Work order A: According to the article on Indonesian forest loss, in what year did Indonesia stop issuing permits to clear forests on about 64 million hectares of its land?
Work order B: Continue the article on Indonesian forest loss, starting after its last sentence.

[Source document]

Koh and colleagues analysed data on forest loss and land leased for plantations, logging and mining in the five areas that hold the lion’s share of Indonesia’s forests, including Sumatra and Kalimantan. Their work is the first quantitative assessment of the drivers of forest loss in Indonesia.

Land-use priorities

Studies of deforestation have tended to focus on the impacts of palm oil, but there is an “urgent need” to better understand the effect of fibre plantations, the researchers say.

“It is of paramount importance to slow the rate of deforestation in Indonesia and Brazil to protect their remaining biodiversity and reduce the amount of carbon dioxide lost to the atmosphere,” adds Koh.

In 2011, Indonesia stopped issuing permits to firms wishing to clear forests on roughly 64 million hectares of its land. But the ban does not revoke existing licences.

The moratorium has not slowed forest loss, but it is a “sign that the government of Indonesia has got the message” that it needs to tackle deforestation, says Fred Stolle, who leads a programme on Indonesian forests for the World Resources Institute, a non-profit research organization in Washington DC.

[/Source document]
[Data records]

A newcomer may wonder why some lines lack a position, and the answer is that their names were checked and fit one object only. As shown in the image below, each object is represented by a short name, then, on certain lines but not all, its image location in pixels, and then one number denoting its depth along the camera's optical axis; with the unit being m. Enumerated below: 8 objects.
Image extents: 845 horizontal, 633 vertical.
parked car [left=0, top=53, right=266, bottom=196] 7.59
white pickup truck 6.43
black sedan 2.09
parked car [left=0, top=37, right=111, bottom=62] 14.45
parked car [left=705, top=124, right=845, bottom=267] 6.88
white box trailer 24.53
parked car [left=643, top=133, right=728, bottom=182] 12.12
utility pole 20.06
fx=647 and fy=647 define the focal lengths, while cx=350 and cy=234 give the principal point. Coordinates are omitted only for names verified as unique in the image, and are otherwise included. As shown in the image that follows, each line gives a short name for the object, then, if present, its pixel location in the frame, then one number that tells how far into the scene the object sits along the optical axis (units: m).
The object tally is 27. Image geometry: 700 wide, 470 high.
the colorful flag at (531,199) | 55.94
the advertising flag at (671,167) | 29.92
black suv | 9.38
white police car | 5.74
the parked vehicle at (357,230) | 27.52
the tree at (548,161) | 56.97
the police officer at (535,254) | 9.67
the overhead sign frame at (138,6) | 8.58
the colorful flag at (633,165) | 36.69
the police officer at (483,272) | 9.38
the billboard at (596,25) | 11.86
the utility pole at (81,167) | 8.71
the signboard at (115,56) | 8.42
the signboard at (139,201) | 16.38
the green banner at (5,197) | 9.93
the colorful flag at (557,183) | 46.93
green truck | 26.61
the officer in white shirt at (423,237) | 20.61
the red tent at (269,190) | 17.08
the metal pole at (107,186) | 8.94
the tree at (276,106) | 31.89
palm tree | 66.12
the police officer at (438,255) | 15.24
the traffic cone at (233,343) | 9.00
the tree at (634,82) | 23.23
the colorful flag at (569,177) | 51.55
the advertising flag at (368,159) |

[/Data records]

Task response A: 2011

Task response B:
Frances Seymour, a forest-policy researcher at the Center for Global Development, an independent research institute in Washington DC, applauds the latest wave of commitments to stop deforestation from companies such as Wilmar International — the world’s largest palm-oil company. Pressure should be applied to those companies that have not yet made such commitments, such as Asia Pacific Resources International — Indonesia’s second-largest pulp and paper producer, she says.

Seymour, former head of the Center for International Forestry Research in Bogor, Indonesia, calls on the incoming Indonesian president, who is expected to be confirmed later this month, to honour the commitments to halting forest loss made by the outgoing president Susilo Bambang Yudhoyono. Indonesia’s rise to become the world’s top deforesting nation should help to “force the attention of the new administration” to the problem, she says.